Could you show all lines in the entries below that contain the string "класс"?

- DATA SECTION:

BEGIN

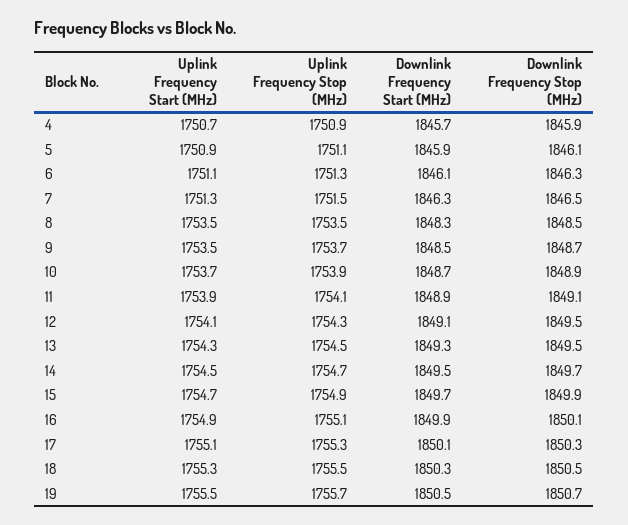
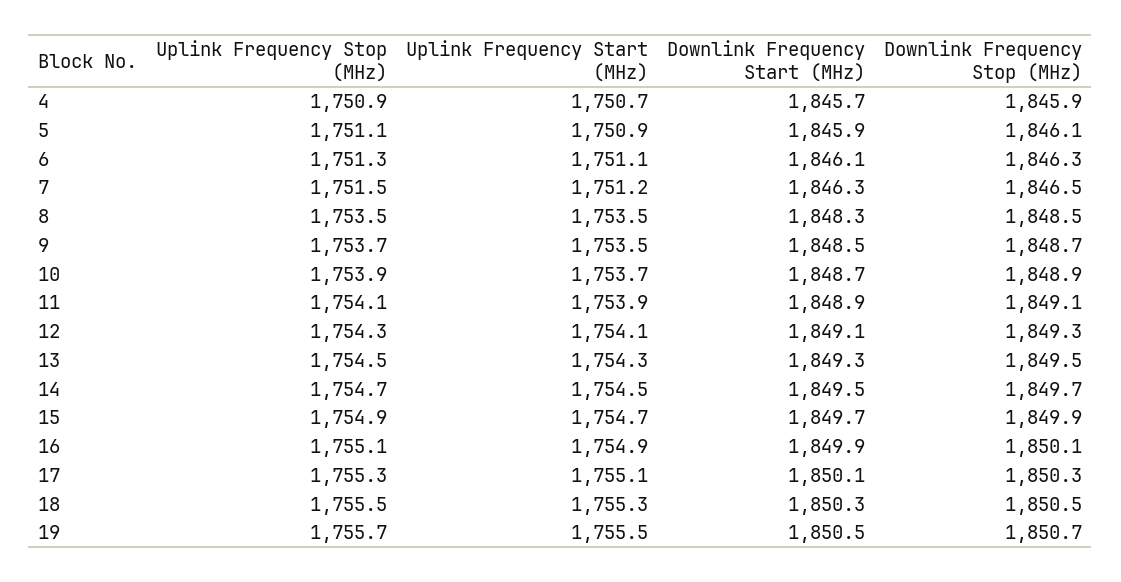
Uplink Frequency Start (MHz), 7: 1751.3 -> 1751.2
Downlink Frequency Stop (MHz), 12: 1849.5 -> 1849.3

END
BEGIN

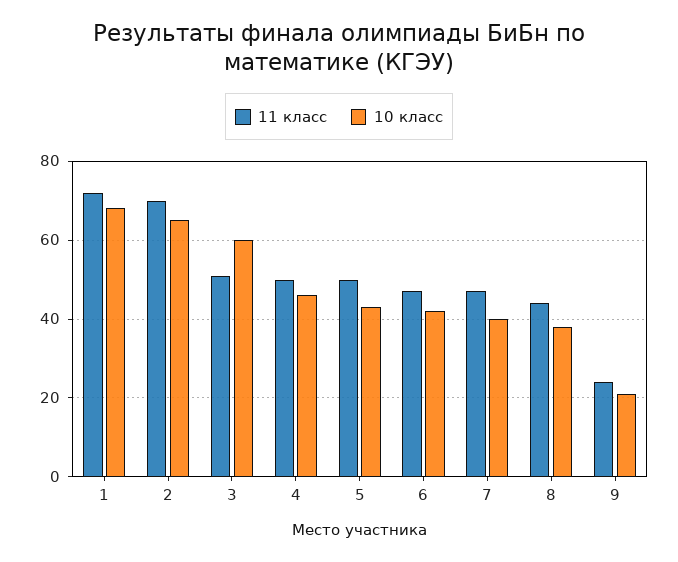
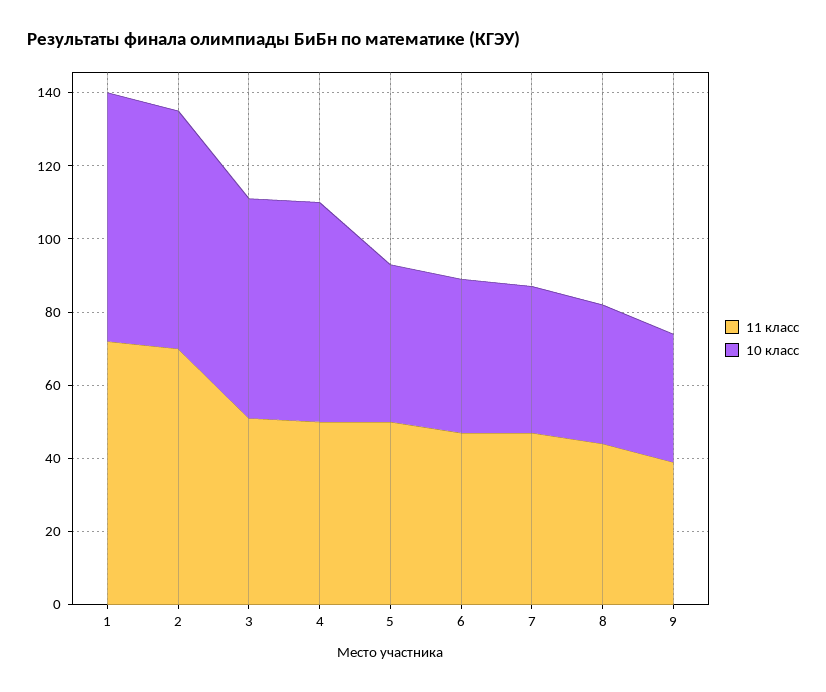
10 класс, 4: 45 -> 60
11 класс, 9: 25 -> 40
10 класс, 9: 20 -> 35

END

- WRITTEN REPLY:
10 класс, 4: 45 -> 60
11 класс, 9: 25 -> 40
10 класс, 9: 20 -> 35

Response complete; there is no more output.